Doesn't the competency principle inevitably lead to technocracy. Which in turn leads to an alienation from the democratic process by people who don't trust and can't relate to technocrats and who could never be one.

Aslangeo

I agree with Stabs, technocrats by definition don’t really understand the concerns and feelings of ordinary people. These folks have contempt for the so called plebs which is reciprocated. Eventually this is how revolutions start. Not a good outcome for anyone

georgesdelatour@me.com

There’s a difference between holding a referendum in a system where referenda are anomalies, and holding one in a system where they’re a permanent, ongoing feature of governance - as they are in Switzerland.
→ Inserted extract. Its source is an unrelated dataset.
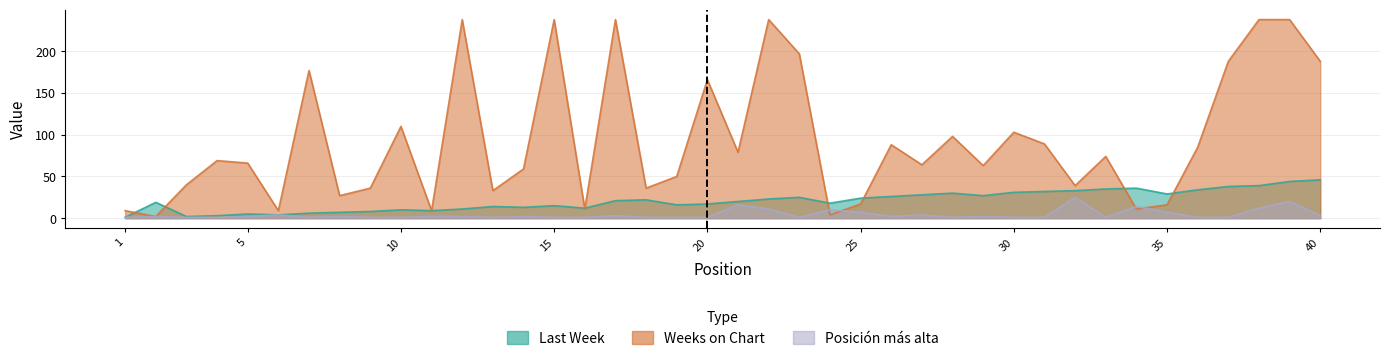

What is the value of the Posicion mas alta point at the 36th from the left?

1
The benefit of the Swiss system is, it stops the preferences of the political class diverging too far from those of the wider population.

georgesdelatour

@stabs

The point is, the competent have different class interests from the non-competent; just as a senior Harvard professor has different class interests from the un-credentialled janitors who clean his office.
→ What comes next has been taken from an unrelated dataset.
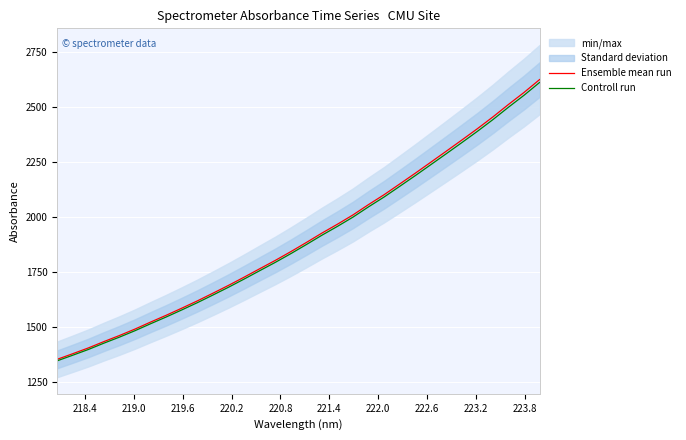

What is the lowest value of the Controll run series?

1344.9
The 2007 banking crisis happened partly because the US government did what the bankers who knew the most about banking asked it to do. In other words, they adopted policies which were good for bankers, but bad for the rest of us.

Dennis Smith

I'm not sure that the distinction between technocrats and ordinary people is very helpful here. Most people are (more or less) competent at some things but not at others. The problem is that some types of competence attract far more power and prestige than others. What we need is institutional structures that distribute power and prestige more evenly across society – not to mention wealth. Our present political structures reward full-time political careerists. How many successful entrepreneurs are there in the current House of Commons? And how many working-class people without a university degree?

Jim

" Our present political structures reward full-time political careerists. "

Which is why I have long proposed that no-one under the age of 50 be allowed to stand for Parliament. The conveyor belt of Oxford PPE/think tank/Spad/prospective candidate/MP needs to be stopped, and politics become something you do after a career doing something else, which will have given you some better perspective on life. It might also weed out some of the psychopaths and narcissists who infest politics as well.

Dipper

Most "competent" people have an agency that means they are not impartial.
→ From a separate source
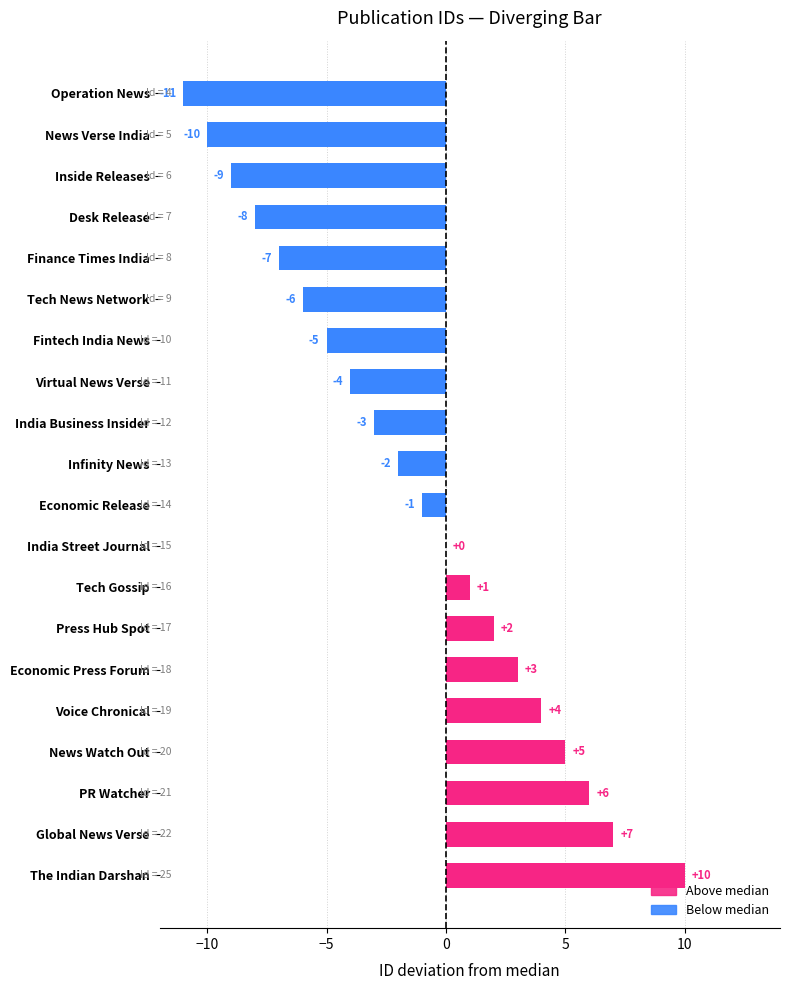

Read the value at Global News Verse.

7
Can one of those Remainers who complain about old Leave voters please explain why voters start competent and apparently get less competent with age?


Anomalous Cowshed

Is it competence that you are after, or is it replicability?

Will the Ouija board process produce the same result, given the same inputs? Or is it important that those particular jurors, at that particular time, used it?

And, whilst I'm at it;

"This requires, among other things, tight rules on what evidence is admissible as well as safeguards against cognitive biases and inadmissible preferences"

Would you like to compare this against the process leading to 1973, then 1975, 2016 and now? Then tell me who gets to set those "tight" rules?

Christopher Herbert

My view is that there are very well developed academic concepts that judge the EU arrangement to be an abject failure. There can be no 'federalist' organization where the common currency is, in fact, a foreign currency for most of the members. Is the single market concept worthless if the euro is tossed out and all EU members restore their domestic currencies? I believe it would be strengthened. After all in today's forex markets currency values can easily be adjusted by currency markets thus making it possible to adjust values within the nation state as between nation states. Right now, internal valuation changes are excruciatingly painful because they are tied to a foreign currency.